On Sunday, the Missoulian ran a piece explaining how the state and local school districts are working to develop new standards for science across the state. It was a much-needed piece in an era when Republicans repeatedly claim that there is no local control over what students learn.
The piece ably explained something that few people outside of education really seem to understand: that the state, in collaboration with local teachers, establishes standards, broad guidelines and expectations for student learning in every curricular area. Then local districts, often alone, but sometimes in voluntary partnership with other districts, develop curriculum, the specific instruction and content that is used in those districts to meet the broad standards.

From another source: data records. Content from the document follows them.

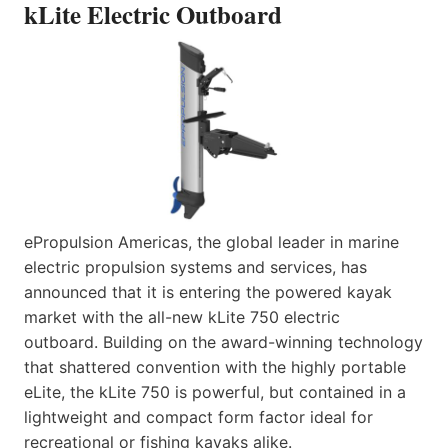
kLite Electric Outboard
ePropulsion Americas, the global leader in marine
electric propulsion systems and services, has
announced that it is entering the powered kayak
market with the all-new kLite 750 electric
outboard. Building on the award-winning technology
that shattered convention with the highly portable
eLite, the kLite 750 is powerful, but contained in a
lightweight and compact form factor ideal for
recreational or fishing kayaks alike.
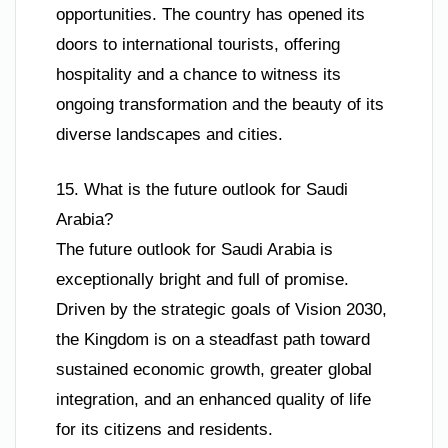
opportunities. The country has opened its
doors to international tourists, offering
hospitality and a chance to witness its
ongoing transformation and the beauty of its
diverse landscapes and cities.
15. What is the future outlook for Saudi
Arabia?
The future outlook for Saudi Arabia is
exceptionally bright and full of promise.
Driven by the strategic goals of Vision 2030,
the Kingdom is on a steadfast path toward
sustained economic growth, greater global
integration, and an enhanced quality of life
for its citizens and residents.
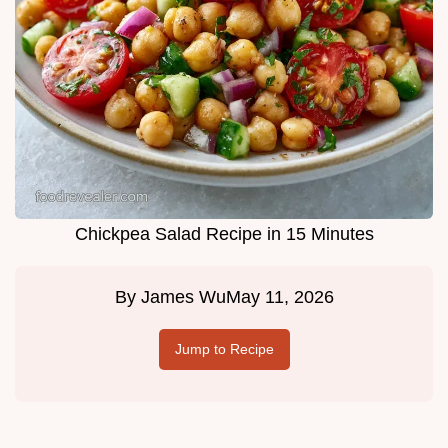
Chickpea Salad Recipe in 15 Minutes
By
James Wu
May 11, 2026
Jump to Recipe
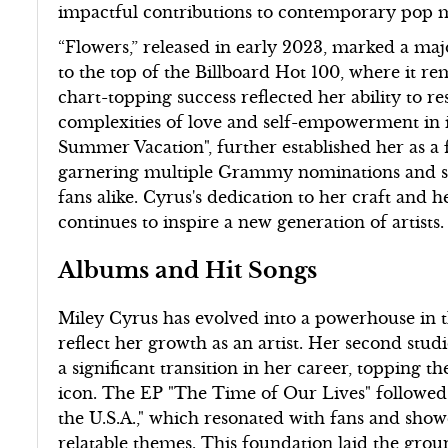
impactful contributions to contemporary pop 
“Flowers,” released in early 2023, marked a maj
to the top of the Billboard Hot 100, where it r
chart-topping success reflected her ability to r
complexities of love and self-empowerment in 
Summer Vacation", further established her as a 
garnering multiple Grammy nominations and som
fans alike. Cyrus's dedication to her craft and 
continues to inspire a new generation of artists.
Albums and Hit Songs
Miley Cyrus has evolved into a powerhouse in t
reflect her growth as an artist. Her second stu
a significant transition in her career, topping th
icon. The EP "The Time of Our Lives" followed i
the U.S.A.," which resonated with fans and show
relatable themes. This foundation laid the gro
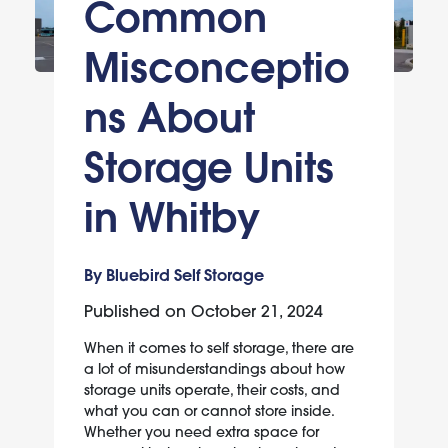
Common
Misconceptio
ns About
Storage Units
in Whitby
By Bluebird Self Storage
Published on
October 21, 2024
When it comes to self storage, there are
a lot of misunderstandings about how
storage units operate, their costs, and
what you can or cannot store inside.
Whether you need extra space for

It’s an arrangement that Montana schools have always used: partnership to write the broad guidelines combined with local autonomy about how to implement them. Conservatives who demagogue about the Common Core, for instance, seem unwilling to admit or learn that even under these new standards, the curriculum is written by local teachers in their own communities. And just as your local board will open up discussion about curriculum to the public, the state will do the same with the new science standards. As the story notes:
The proposed standards were created by committees of educators, administrators and community members. They will be open for public input, and are slated to be up for approval this fall.

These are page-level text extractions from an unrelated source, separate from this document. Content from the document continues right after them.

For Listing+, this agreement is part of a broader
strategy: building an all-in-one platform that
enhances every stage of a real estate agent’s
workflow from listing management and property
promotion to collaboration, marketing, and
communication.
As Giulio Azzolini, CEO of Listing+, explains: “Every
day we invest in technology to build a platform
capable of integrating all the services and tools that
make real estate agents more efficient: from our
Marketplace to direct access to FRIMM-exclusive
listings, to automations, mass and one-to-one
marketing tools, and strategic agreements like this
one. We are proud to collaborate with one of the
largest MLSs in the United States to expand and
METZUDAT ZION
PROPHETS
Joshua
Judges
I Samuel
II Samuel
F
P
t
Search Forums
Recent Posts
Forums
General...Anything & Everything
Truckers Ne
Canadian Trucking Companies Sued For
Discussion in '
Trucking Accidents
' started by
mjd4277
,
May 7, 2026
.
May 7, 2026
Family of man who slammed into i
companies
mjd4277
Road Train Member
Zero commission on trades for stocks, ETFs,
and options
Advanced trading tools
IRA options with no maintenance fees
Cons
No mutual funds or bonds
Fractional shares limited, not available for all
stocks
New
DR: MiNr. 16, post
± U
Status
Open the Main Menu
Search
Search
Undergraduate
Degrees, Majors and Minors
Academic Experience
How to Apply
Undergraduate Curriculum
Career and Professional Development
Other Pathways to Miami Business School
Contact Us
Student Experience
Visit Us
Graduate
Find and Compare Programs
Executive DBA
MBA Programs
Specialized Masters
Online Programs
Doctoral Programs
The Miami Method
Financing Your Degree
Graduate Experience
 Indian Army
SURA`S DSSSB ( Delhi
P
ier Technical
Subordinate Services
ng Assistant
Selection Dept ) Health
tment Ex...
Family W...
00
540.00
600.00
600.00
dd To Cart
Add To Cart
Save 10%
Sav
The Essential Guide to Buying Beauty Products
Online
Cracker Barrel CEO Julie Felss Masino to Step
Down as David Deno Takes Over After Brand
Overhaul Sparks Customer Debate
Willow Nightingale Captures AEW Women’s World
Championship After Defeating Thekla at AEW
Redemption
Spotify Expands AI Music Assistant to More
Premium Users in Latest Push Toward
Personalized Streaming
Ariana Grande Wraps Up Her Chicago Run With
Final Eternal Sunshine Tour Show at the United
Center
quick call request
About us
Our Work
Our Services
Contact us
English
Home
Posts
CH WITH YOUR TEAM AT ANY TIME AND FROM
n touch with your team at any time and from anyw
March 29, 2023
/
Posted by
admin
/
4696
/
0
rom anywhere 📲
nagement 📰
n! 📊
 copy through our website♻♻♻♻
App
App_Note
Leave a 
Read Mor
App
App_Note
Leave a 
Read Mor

All in all, the Missoulian piece was a useful explanation of a process that conservative opponents have politicized across the nation, leading to states abandoning the teaching of climate science and valorizing the slaveowners of the Confederacy. At the root of that politicization is a deliberate effort to mislead the public about how standards and curriculum are developed, something the Missoulian piece explained well.

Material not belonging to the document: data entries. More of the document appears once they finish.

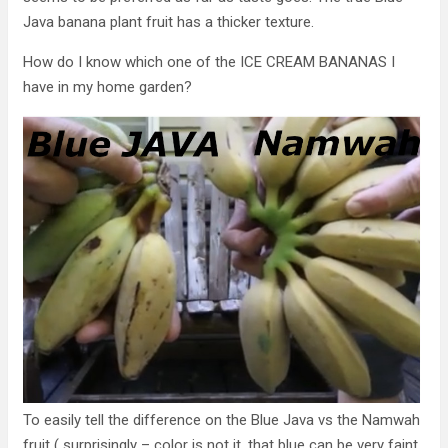
Java banana plant fruit has a thicker texture.
How do I know which one of the ICE CREAM BANANAS I
have in my home garden?
To easily tell the difference on the Blue Java vs the Namwah
fruit ( surprisingly – color is not it, that blue can be very faint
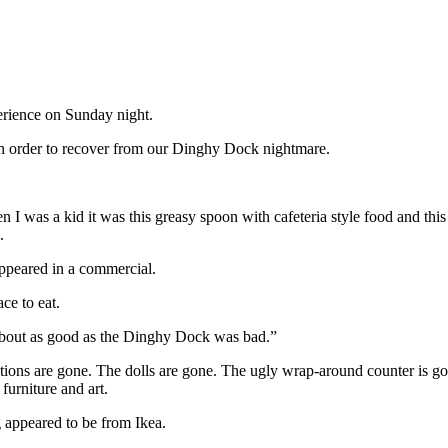
erience on Sunday night.
in order to recover from our Dinghy Dock nightmare.
 was a kid it was this greasy spoon with cafeteria style food and thi
.
appeared in a commercial.
ce to eat.
e about as good as the Dinghy Dock was bad.”
ions are gone. The dolls are gone. The ugly wrap-around counter is gone
 furniture and art.
g appeared to be from Ikea.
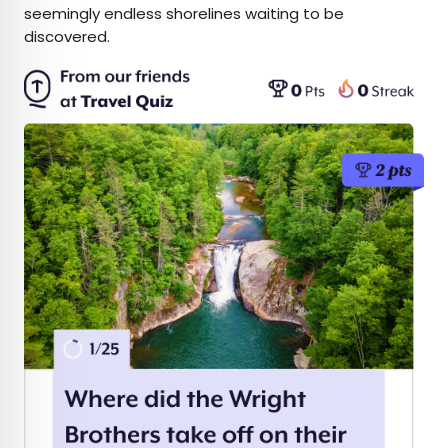
seemingly endless shorelines waiting to be
discovered.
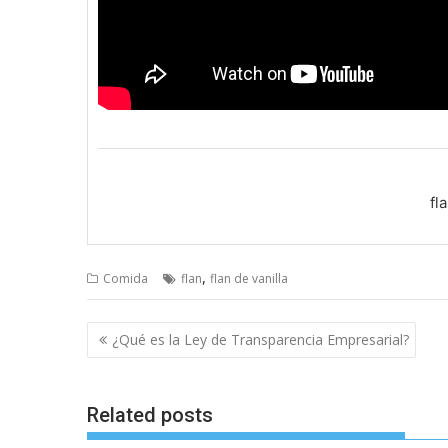
fl
,
Comida
flan
flan de vanilla
Post
¿Qué es la Ley de Transparencia Empresarial?
navigation
Related posts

Here in Montana, conservatives claimed, for instance, that the Common Core standards were adopted without public input, despite 12 public meetings about the adoption of the standards.
The increasingly heated (and often entirely irrational) debate about education standards, whether they are the Common Core or Next Generation Science Standards would certainly be improved if conservatives understood the difference between a state standard and local curriculum, and even more so if they told the truth about what those standards really mean.